Broken Tumble Dryer Belts
If your tumble dryer belt is snapped or burned through then the chances are, we're sorry to inform you, that it is almost certainly your fault. Or, the fault of the person using the tumble dryer.
The reason is really rather obvious when you think about it and there is usually no other possible explanation for a drive belt to fail, especially so when it supposedly "snaps" or "burns through".
We will explain why this is.
Snapped Tumble Dryer Belts
The most common failure we see on tumble dryer drive belts are where one section of the belt has become burnt through, as shown in the image lifted at random off the internet to the right.
What you see is one small section of the belt glazed over or burnt through while the rest of the drive belt looks absolutely fine for the most part. Although, for serial offenders, there may be other small areas that are affected, it just didn't quite get to the point where the belt broke.
The cause, when you think about it is startlingly obvious.
In some way, the tumble dryer has been overloaded to the point where the drum cannot turn so the belt stops moving and the motor pulley continues to spin burning its way through the drive belt.
A tumble dryer can be overloaded by putting too much laundry in it or, by putting laundry that is too heavy into it, both have the same effect, they stop the drum from moving.
Any other possible reason for this too happen, such as a jockey pulley or tensioning wheel that's faulty or the motor itself will be glaringly obvious to almost anyone looking.
Outside of these there is really no other possible explanation for a tumble dryer belt to snap.
Why The Reason For Failure Is Obvious
The reason that this is so obvious to any competent service engineer is that you can see that a dryer drive belt has usually only two or three points of contact, the drum itself that it is to turn, the tensioning pulley and the motor drive pulley.
There is almost no possibility whatsoever that, given the massive area of contact, that the drive belt can slip around the drum because the force required would be massive and, there's two other areas of less resistance to slip on first.

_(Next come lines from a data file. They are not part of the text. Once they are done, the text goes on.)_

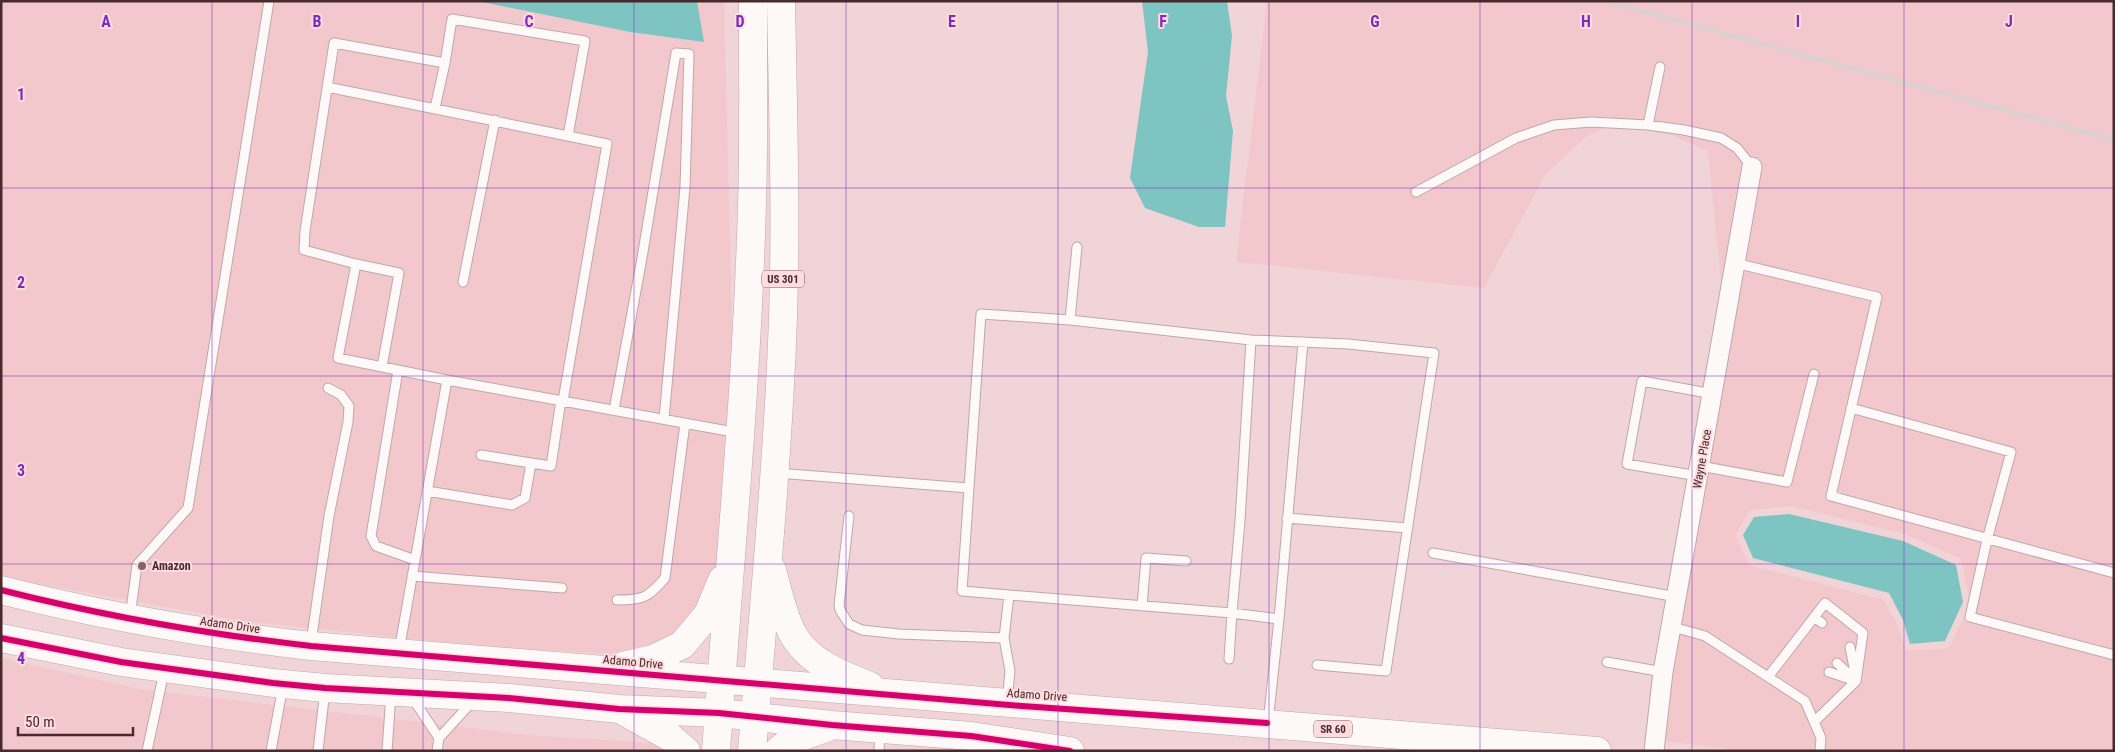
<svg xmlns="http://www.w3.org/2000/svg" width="2115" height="752" font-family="'Roboto Condensed',sans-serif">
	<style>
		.built { fill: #f3c8cc; fill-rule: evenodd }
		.water { fill: #7ec4c3 }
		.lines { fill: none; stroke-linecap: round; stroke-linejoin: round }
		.service-casing { stroke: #c1a6a9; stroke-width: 11 }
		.minor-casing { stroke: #c1a6a9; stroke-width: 21 }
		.primary-casing { stroke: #c1a6a9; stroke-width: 29 }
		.service { stroke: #fdf9f9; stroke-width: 9 }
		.minor { stroke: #fdf9f9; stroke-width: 19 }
		.primary { stroke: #fdf9f9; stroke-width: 28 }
		.rail { stroke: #dad1d2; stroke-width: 4 }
		.cycleway-casing { stroke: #fddbde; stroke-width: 9 }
		.cycleway { stroke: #d6006c; stroke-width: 6 }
		.grid { fill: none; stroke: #7b2cbf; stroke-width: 1; stroke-opacity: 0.55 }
		.poi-dot { fill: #836568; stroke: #fddbde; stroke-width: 2 }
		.labels { text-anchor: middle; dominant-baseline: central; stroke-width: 4; stroke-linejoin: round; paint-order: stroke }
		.shield { fill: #fddbde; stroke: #7e5e61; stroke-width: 1 }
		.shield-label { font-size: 11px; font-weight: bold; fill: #48292c }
		.street-label { font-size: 12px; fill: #48292c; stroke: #fddbde }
		.poi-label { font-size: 12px; font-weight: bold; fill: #48292c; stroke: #fddbde; text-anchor: start }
		.grid-label { font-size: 16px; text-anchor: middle; font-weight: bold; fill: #7b2cbf; stroke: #fddbde; stroke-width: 4; stroke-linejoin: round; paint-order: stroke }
	</style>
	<rect width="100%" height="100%" fill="#f0d4d7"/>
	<!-- built -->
	<path class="built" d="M1 1H477L630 32 704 42 697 1H724L733 367 722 518 715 576 678 637 631 655 489 647 242 621 23 581 1 574Z
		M1267 1H2114V751H1746L1664 741 1672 674 1761 159 1746 157 1722 293 1708 151 1671 135 1624 126 1605 128 1587 136 1545 175 1484 288 1236 262ZM1791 506 1905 534 1959 558 1963 567 1970 603 1950 646 1945 649 1906 650 1897 624 1884 600 1749 565 1737 539 1736 534 1748 513 1751 510Z
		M1 658 139 689 528 735 666 744 673 751H1Z"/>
	<!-- water -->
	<path class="water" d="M477 1H697L704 42 630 32Z
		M1142 1H1227L1232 36 1226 96 1233 131 1225 227H1199L1145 208 1130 178 1148 52Z
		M1789 514 1903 541 1956 565 1963 602 1945 641 1910 644 1903 620 1889 593 1753 558 1743 535 1754 517Z"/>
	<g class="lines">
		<defs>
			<path id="service" d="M327 87 568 136 585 41 452 19 445 63 334 43 305 231 304 250 356 264 338 358 447 380
				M435 108 445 63
				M1648 125 1660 67
				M1416 192 1516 138 1554 125 1591 122 1648 125 1684 130 1721 138 1737 148 1752 167
				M1735 263 1877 297 1831 496 2114 573
				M356 264 399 273 382 367
				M463 282 495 120
				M1070 320 1251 340 1348 344 1434 353 1386 671 1317 665
				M1251 340 1240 521 1232 613 1279 619 1268 723
				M398 370 371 536 376 546 415 560
				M563 401 607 144 568 136
				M1851 408 2011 452 1987 540 1970 617 2114 655
				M614 410 642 258 676 53 689 54 685 187 664 419
				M481 455 531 463
				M1700 466 1787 482 1814 374
				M777 473 969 488 981 314 1070 320 1077 247
				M1698 476 1627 464 1642 381 1713 394
				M969 488 962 591 1009 595 1004 638 1010 671 1007 702
				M427 491 512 505 525 498 531 463 551 466 561 400
				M849 516 839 605 840 610 849 624 862 630 899 634 1004 638
				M1287 518 1408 528
				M1433 553 1677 597
				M412 576 562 588
				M1009 595 1232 613 1229 659
				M617 600C643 600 648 598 665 578L685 423
				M1142 606 1146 558 1186 561
				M130 617 137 565 188 508 269 1
				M1814 617 1822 623
				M1279 619 1303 342
				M1673 627 1705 636 1805 701 1821 738 1820 751
				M311 643 329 516 348 422 349 406 341 395 328 388
				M1850 647 1855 673
				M399 651 447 380 739 433
				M1607 662 1663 672
				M1837 663 1854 679
				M1829 672 1856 681
				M1768 677 1825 603 1863 633 1856 681 1814 722
				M413 699 439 738
				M147 751 164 672
				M271 751 283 686
				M318 751 325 690
				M387 751 391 694
				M437 751 439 738 472 702
				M879 751 880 731"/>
			<path id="minor" d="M1654 751 1663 672 1752 167"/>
			<path id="primary" d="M772 570C778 591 783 617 794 636 810 663 842 675 870 686
				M1 590C104 616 206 634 311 646 740 683 1169 716 1597 751
				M1 638 121 662 273 683 325 688 509 698 619 709 719 713 832 725 971 736 1070 751
				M623 666 653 659 682 645 708 614 722 580
				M625 712 670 737 686 751
				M716 751C729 569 747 387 752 205 754 137 753 69 753 1
				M752 751C763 615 776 480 782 344 787 230 783 115 781 1
				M778 751 790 741 828 727"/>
		</defs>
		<!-- service casing -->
		<use href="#service" class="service-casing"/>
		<!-- minor casing -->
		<use href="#minor" class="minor-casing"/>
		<!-- primary casing -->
		<use href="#primary" class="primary-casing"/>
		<!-- service -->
		<use href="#service" class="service"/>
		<!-- minor -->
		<use href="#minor" class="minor"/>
		<!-- primary -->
		<use href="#primary" class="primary"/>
		<!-- rail -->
		<path class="rail" d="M1606 1 2114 140"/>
		<defs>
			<path id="cycleway" d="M1 590C104 616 206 634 311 646L1022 706 1267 723
				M1 638 121 662 273 683 325 688 509 698 619 709 719 713 832 725 971 736 1070 751"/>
		</defs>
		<!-- cycleway casing -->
		<use href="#cycleway" class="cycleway-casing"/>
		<!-- cycleway -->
		<use href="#cycleway" class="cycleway"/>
	</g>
	<!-- grid -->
	<path class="grid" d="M212 1V751M423 1V751M634 1V751M846 1V751M1058 1V751M1269 1V751M1480 1V751M1692 1V751M1904 1V751M1 188H2114M1 376H2114M1 564H2114"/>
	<!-- markers -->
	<circle class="poi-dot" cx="142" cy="566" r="5"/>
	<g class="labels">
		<!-- shield labels -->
		<g class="shield">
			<rect x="762" y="270.5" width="42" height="17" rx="4"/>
			<rect x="1314" y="720.5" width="38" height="17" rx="4"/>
		</g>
		<g class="shield-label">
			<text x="783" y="279">US 301</text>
			<text x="1333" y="729">SR 60</text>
		</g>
		<!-- street labels -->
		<g class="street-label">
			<text transform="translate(1702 459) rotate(-80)">Wayne Place</text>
			<text transform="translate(230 625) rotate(8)">Adamo Drive</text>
			<text transform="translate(633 662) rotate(5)">Adamo Drive</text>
			<text transform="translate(1037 695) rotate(4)">Adamo Drive</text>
		</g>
		<!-- poi labels -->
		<g class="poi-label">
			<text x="152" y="566">Amazon</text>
		</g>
	</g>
	<g class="grid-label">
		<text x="106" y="27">A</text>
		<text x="317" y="27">B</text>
		<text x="529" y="27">C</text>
		<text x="740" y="27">D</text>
		<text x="952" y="27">E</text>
		<text x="1163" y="27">F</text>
		<text x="1375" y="27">G</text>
		<text x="1586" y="27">H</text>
		<text x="1798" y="27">I</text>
		<text x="2009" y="27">J</text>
		<text x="21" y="100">1</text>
		<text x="21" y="288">2</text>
		<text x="21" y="476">3</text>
		<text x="21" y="664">4</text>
	</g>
	<!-- border -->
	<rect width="2115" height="752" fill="none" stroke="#48292c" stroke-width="5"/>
	<!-- scale -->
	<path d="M18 727v8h115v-8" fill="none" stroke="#48292c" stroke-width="2.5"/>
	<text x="25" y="727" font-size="15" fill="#48292c" stroke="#fddbde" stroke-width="4" paint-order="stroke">50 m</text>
</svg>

The tensioning wheel is just that, it is a free running wheel and whilst these can go faulty it will normally be the case that they get noisy, to have one jammed would be at best a million to one shot. This will often have more surface contact with the belt than the motor pulley, again making it extremely unlikely that the belt would slip here even it if were to jam somehow.

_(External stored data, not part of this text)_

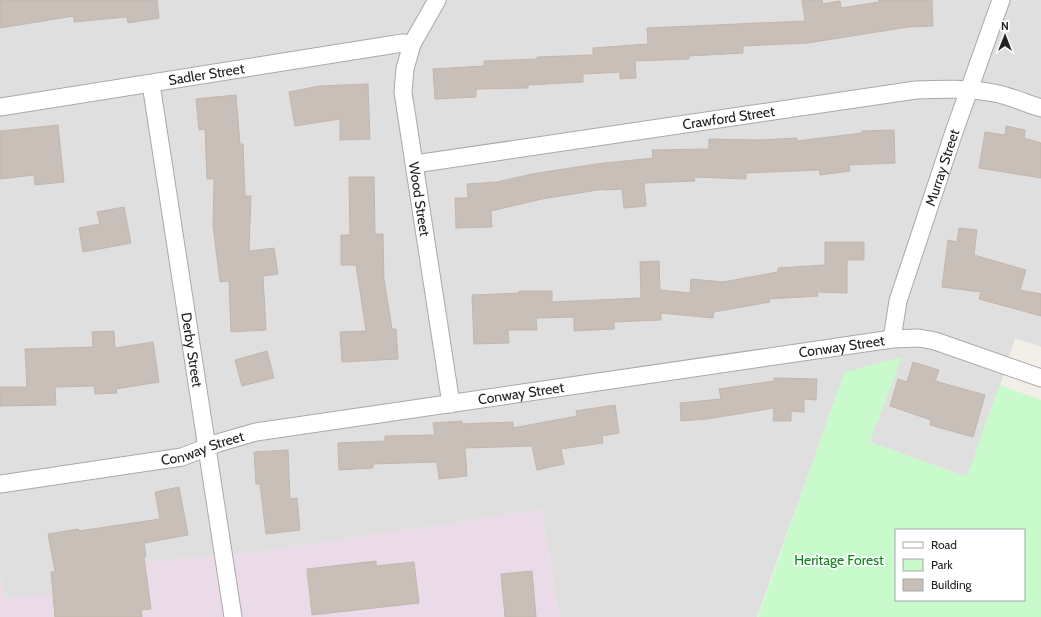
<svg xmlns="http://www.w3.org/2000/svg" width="1041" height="617" font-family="Cabin,sans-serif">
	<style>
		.residential { fill: #e0dfdf }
		.industrial { fill: #ebdbe8 }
		.park { fill: #c8facc; fill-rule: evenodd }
		.building { fill: #c7bfb8; stroke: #c4b6ab }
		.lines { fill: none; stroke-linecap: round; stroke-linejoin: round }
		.street-casing { stroke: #a9a9a9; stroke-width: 19 }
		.street { stroke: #fff; stroke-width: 17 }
		.labels { text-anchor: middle; stroke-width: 3.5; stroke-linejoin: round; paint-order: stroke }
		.street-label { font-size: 14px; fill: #222; stroke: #fff }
		.park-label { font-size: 14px; fill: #0c8416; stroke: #fff }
	</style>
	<rect width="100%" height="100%" fill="#f2efe9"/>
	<path class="residential" d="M0,0H1041V347L1015,338L1000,385L967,477L869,442L845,372L757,617H559L542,510L259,552L92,567L95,591L5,599L0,571Z"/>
	<path class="industrial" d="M542,510L559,617H0V571L5,599L95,591L92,567L259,552Z"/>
	<path class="park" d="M902,357L870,442L967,477L1000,385L1041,400V617H758L845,372ZM896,530H1024V600H896Z"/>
	<path class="building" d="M0,0H157L159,18L128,23L127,17L74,22V16L0,28Z
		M802,0H822L823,4L840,1L841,8L879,2V0H932L933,26L908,27L808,43L743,46V53L689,56V59L635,61L636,78L620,79V72L583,74V82L528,85V88L476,89V97L435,99L433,69L484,66V61L537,59V57L593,55V48L648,44L647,28L805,21Z
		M368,84L370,139L340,140V119L295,126L289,92L319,86Z
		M236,95L240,144H243L245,196H251L249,251L274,248L278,274L263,276L266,330L231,332L229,281L220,282L213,226L214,179H207L205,129L199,130L196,99Z
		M58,125L64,182L35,185L34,175L0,179V131Z
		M1006,126L1025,130L1024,138L1041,143V178L979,168L985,132L1005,135Z
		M894,130L895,163L849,165L850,171L820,175L819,170L746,173V179L694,177L695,181L644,183L646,206L624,208L622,189L604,190V189L542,199L491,211L492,227L456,228L455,198H468L467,184L497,182L532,174L596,164L653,158L652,150L709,149V139L758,140L797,138V141L862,133V131Z
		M349,177H374L375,234H383L384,279L392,329H396L398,359L342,362L340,332L366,331L356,265H341V235H350Z
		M124,207L131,243L83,252L79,228L100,224L97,212Z
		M959,228L977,230L974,255L1026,270L1020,290L1041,294V316L979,299L981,292L942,287L948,240L957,242Z
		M825,242H864V260H847V293L817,292L818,296L769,299L770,302L714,312L713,318L661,313V320L614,322V329L574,331V317L536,318L537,330H508L509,343L474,344L472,295L519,293V291H552V302L641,298L640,262L659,261L660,290L690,293L691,279L723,282L778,272V268L825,265Z
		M114,331L115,348L153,342L159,382L116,389L117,393L95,394L94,386L55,387L56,405L0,406V387H27L25,349L93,347L92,332Z
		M267,351L274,378L242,386L235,360Z
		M913,362L939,370L935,381L985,395L973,437L930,425L931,420L890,406L898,379L907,382Z
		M774,378L817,379L816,400L804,399V412L791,411V421H773L774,408L707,419L681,421L680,403L721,399L719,389L774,381Z
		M615,405L619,433L602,436L603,443L561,449L564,464L537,470L532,446L465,448L467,476L439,479L437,462L373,464V468L339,470L338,443L385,441V436L435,435L433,423L462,421V424L513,422V428L577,416L576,411Z
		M288,450L290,499L297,498L300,530L266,534L260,484H256L254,452Z
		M179,487L188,535L144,543L146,556L144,557L151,609L141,610L142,617H55L51,572L55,571L48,534L78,529L79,531L160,519L155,492Z
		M376,561V566L414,562L419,603L312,615L307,569Z
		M532,571L536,617H505L501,574Z"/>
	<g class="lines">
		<defs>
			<g id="street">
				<path id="s1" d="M437,0L412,44L405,69L403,92L451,404"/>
				<path id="s2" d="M151,84L233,617"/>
				<path id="s3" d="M0,107L390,45L402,43L412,44"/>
				<path id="s4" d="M415,164L916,90C942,89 968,88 994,93C1010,96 1025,103 1041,108"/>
				<path id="s5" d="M892,339L898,301L954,132L1001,0"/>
				<path id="s6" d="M0,484L182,457L218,443L256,432L892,339L919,338L935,341L1041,378"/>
			</g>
		</defs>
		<use href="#street" class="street-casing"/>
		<use href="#street" class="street"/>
	</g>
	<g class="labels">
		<g class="street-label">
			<text dy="5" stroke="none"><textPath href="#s3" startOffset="209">Sadler Street</textPath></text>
			<text dy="5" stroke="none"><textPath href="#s4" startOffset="317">Crawford Street</textPath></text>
			<text dy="5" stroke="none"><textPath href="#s5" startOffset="179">Murray Street</textPath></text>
			<text dy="5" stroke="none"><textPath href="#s1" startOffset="208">Wood Street</textPath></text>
			<text dy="5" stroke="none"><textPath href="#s6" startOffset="854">Conway Street</textPath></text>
			<text dy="5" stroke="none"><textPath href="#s2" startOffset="269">Derby Street</textPath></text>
			<text dy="5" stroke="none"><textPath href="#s6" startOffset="530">Conway Street</textPath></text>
			<text dy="5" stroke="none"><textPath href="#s6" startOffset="206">Conway Street</textPath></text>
		</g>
		<g class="park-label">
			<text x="839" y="565">Heritage Forest</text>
		</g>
	</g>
	<rect x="895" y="529" width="130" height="72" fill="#ffffff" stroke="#a7a7a7"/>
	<rect x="903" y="542" width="20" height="6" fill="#ffffff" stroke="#a7a7a7"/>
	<text x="931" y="549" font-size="12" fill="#222222">Road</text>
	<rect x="903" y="559" width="20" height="12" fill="#c8facc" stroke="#a7a7a7"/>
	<text x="931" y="569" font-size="12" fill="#222222">Park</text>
	<rect x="903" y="579" width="20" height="12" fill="#c7bfb8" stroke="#a7a7a7"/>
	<text x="931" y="589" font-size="12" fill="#222222">Building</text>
	<g transform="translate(1005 36)" stroke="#ffffff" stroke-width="3" paint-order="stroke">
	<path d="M0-3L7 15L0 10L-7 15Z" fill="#222222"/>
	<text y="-6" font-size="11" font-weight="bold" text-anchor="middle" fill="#222222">N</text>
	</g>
</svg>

That leaves us with the motor drive pulley, which is the (usually) grooved metal pulley that drives the belt. This is the point of least resistance and, the point at which the belt is almost certain to slip and so, it does.
What this gives is this very obvious tell tale of what caused the fault, the drum has stopped moving but the motor kept on going and burnt its way through the belt due to friction.
Belts & Warranty
This is the reason why on tumble dryers and washing machines, that drive belts are often not covered by warranty and are classed as "wear and tear" items therefore, even whilst covered by warranty, failures of this nature may well not be covered and you may well have to pay to have your tumble dryer repaired.
Please understand that belts in washing machine and tumble dryers are a part that, in normal use, will rarely if ever fail of their own accord. There is always a reason it failed as most have a design life that will extend beyond the life of the appliance.
Of course for service engineers this is an issue, most people aren't exactly over the moon when we tell them this. And so, no customer that experiences this kind of failure (like most other customer generated faults) has ever done anything wrong, they didn't overload it etc and the fault should be repaired free of charge, the Sale Of Good Act gets rolled out, threats to go to Watchdog, Trading Standards and so on. It really is most often very predictable and, tiresome if we were to tell the truth.
The thing is, the evidence says one thing quite clearly and yet, the owner says exactly the opposite of what the physical evidence says. You can see how that can be a problem.
Some manufacturers will wear the fault once but, if it happens again they are very likely to reject the fault as a warranty repair because it is infinitely more likely that the user is a serial overloader than another belt has failed.
Unless you can come up with a really, really good explanation for some sort of failure that could cause this, you are liable to get charged.
The same thing goes for a belt replaced outside of warranty. Any service engineer worth his salt and, most of them are pretty bright and have seen this many times, is going to know this and, if it fails again with the same symptoms he will almost certainly charge you again to repair it once more.
Keep in mind though, this isn't a fault of the machine or the drive belt, it's a use issue.
How To Avoid Belts Snapping
Apart from stressing the belt, the motor and tension pulley you're also running the risk of blowing thermostats, things not getting dried correctly, burning up electricity needlessly and a myriad of other possible issues. With extreme cases creating a possible fire risk.
It is absolutely vital that you do not overload your appliances, including your tumble dryer.
To blow air through the laundry and dry properly and, economically, you must allow a good amount of space in the drum for the laundry to move about it, if you don't then you're wasting electricity and running the risks outlined above.
We recommend that you do not fill the drum of your dryer to beyond about half to three quarters of the door opening at the most.
Also, do not put sopping wet items in your tumble dryer or the load, even when a lower level than above, can prove to be too heavy and that will also stop the drum from turning and snap the belt.